━━ RECORDS SUPPLIED ━━

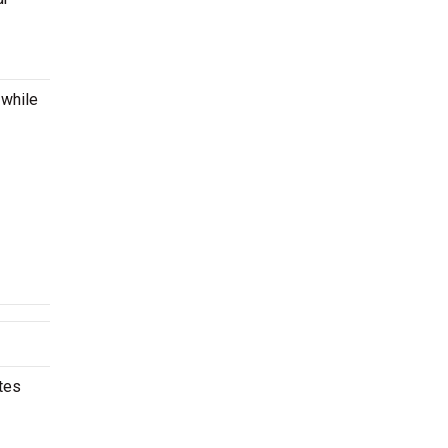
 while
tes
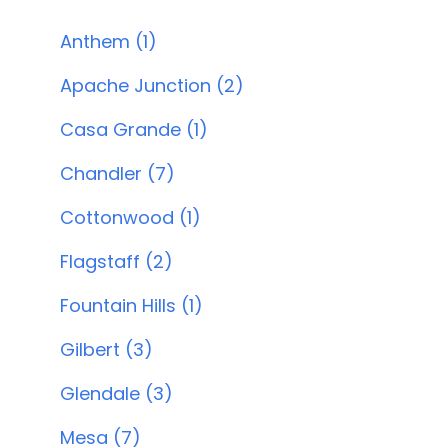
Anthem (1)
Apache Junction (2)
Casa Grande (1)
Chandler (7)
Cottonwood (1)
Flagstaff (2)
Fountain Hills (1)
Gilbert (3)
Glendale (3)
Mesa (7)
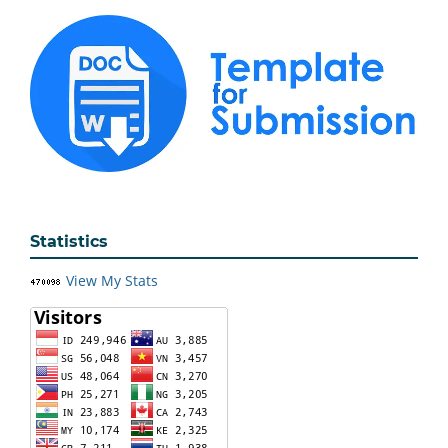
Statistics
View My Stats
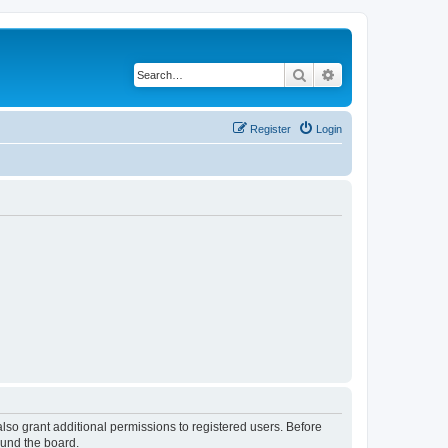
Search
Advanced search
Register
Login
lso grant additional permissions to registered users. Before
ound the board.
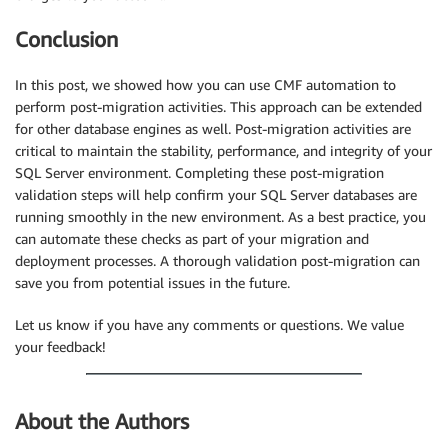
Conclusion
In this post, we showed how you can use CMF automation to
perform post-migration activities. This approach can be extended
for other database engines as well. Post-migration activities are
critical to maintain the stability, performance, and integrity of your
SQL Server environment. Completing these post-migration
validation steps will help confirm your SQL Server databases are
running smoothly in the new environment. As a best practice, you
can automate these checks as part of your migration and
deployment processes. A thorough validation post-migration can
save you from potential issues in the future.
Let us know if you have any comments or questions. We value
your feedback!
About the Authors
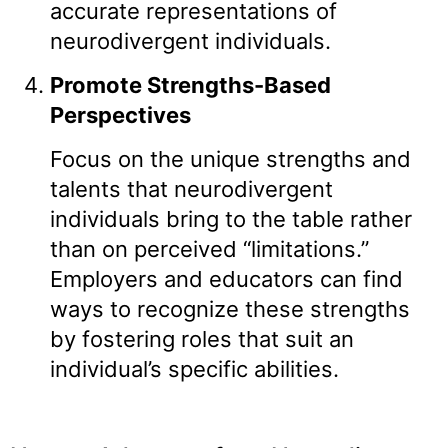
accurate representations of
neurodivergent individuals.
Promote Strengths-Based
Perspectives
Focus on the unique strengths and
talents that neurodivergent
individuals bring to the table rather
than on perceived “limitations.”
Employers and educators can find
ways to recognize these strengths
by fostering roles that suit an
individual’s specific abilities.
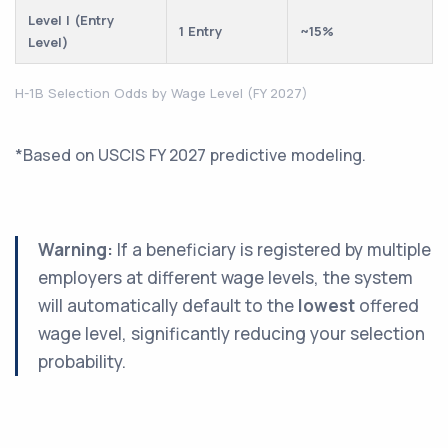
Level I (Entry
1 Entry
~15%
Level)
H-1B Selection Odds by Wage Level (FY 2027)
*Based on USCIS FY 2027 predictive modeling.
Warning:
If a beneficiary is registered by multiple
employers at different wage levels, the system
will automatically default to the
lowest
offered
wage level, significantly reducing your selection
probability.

━━━

» PROBLEM DETAILS
Going by the data above, give back only the lines from the one containing "SQL Server environment." through the one containing "neurodivergent individuals.", exactly as they stand, both ends included and no images.

» EXERCISE ANSWER
SQL Server environment. Completing these post-migration
validation steps will help confirm your SQL Server databases are
running smoothly in the new environment. As a best practice, you
can automate these checks as part of your migration and
deployment processes. A thorough validation post-migration can
save you from potential issues in the future.
Let us know if you have any comments or questions. We value
your feedback!
About the Authors
accurate representations of
neurodivergent individuals.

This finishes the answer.